START DATA UNDER STUDY

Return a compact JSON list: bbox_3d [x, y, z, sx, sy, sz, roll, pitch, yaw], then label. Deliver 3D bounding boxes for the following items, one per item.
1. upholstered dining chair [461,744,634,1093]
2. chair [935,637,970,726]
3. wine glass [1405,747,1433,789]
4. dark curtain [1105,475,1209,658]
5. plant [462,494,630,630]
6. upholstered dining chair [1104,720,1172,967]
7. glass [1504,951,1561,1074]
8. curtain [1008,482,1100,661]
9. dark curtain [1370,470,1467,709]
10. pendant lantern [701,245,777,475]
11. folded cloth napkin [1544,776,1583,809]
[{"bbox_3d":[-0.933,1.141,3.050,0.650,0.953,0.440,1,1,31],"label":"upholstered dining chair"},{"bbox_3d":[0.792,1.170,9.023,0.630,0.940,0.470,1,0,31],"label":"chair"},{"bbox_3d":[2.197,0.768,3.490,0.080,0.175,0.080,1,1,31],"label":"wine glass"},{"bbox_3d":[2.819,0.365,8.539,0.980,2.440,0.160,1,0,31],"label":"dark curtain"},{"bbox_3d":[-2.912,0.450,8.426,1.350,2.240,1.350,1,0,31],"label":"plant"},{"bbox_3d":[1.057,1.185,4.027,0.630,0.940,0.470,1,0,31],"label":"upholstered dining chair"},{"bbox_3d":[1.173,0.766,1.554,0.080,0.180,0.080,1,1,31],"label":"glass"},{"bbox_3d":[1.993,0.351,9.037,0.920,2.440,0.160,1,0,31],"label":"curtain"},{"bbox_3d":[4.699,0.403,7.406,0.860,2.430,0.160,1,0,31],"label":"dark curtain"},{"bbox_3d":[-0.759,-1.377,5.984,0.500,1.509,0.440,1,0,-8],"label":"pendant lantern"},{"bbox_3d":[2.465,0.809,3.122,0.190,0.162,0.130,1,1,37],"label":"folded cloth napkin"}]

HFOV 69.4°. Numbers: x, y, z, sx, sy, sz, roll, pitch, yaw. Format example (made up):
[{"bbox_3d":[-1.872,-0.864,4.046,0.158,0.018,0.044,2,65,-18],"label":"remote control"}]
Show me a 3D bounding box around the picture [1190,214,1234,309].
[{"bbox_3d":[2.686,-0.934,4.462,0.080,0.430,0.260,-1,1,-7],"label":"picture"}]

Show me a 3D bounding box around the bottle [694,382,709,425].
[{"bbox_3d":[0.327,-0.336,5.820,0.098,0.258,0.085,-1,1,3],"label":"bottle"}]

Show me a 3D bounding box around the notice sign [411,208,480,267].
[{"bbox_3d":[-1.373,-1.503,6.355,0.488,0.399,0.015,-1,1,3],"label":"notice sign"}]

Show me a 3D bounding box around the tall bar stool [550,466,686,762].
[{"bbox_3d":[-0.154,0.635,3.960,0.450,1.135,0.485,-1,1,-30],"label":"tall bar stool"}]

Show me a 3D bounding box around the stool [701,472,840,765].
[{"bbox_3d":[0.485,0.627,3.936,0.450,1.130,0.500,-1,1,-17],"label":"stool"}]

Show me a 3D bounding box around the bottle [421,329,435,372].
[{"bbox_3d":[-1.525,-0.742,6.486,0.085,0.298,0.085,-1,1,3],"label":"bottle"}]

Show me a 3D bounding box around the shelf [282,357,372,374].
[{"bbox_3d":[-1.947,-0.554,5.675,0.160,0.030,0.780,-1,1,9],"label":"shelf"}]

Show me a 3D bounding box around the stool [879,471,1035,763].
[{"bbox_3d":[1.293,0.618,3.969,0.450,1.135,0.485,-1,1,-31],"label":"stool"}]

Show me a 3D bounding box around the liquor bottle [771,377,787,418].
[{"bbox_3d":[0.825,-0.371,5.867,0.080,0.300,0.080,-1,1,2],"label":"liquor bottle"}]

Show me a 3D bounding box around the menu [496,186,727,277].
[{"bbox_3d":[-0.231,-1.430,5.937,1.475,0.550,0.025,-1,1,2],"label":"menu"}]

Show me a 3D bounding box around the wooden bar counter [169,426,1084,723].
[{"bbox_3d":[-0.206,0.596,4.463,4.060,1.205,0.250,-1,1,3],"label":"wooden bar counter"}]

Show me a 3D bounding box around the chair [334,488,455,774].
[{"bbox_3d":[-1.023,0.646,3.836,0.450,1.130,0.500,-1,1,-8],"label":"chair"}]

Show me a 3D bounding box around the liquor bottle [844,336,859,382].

END DATA UNDER STUDY

§ **EXERCISE**: Nothing should appear in the output except the lines from the one with "Show me a 3D bounding box around the chair" through the end of the records above, copied exactly.

§ **FINISHED EXERCISE**:
Show me a 3D bounding box around the chair [334,488,455,774].
[{"bbox_3d":[-1.023,0.646,3.836,0.450,1.130,0.500,-1,1,-8],"label":"chair"}]

Show me a 3D bounding box around the liquor bottle [844,336,859,382].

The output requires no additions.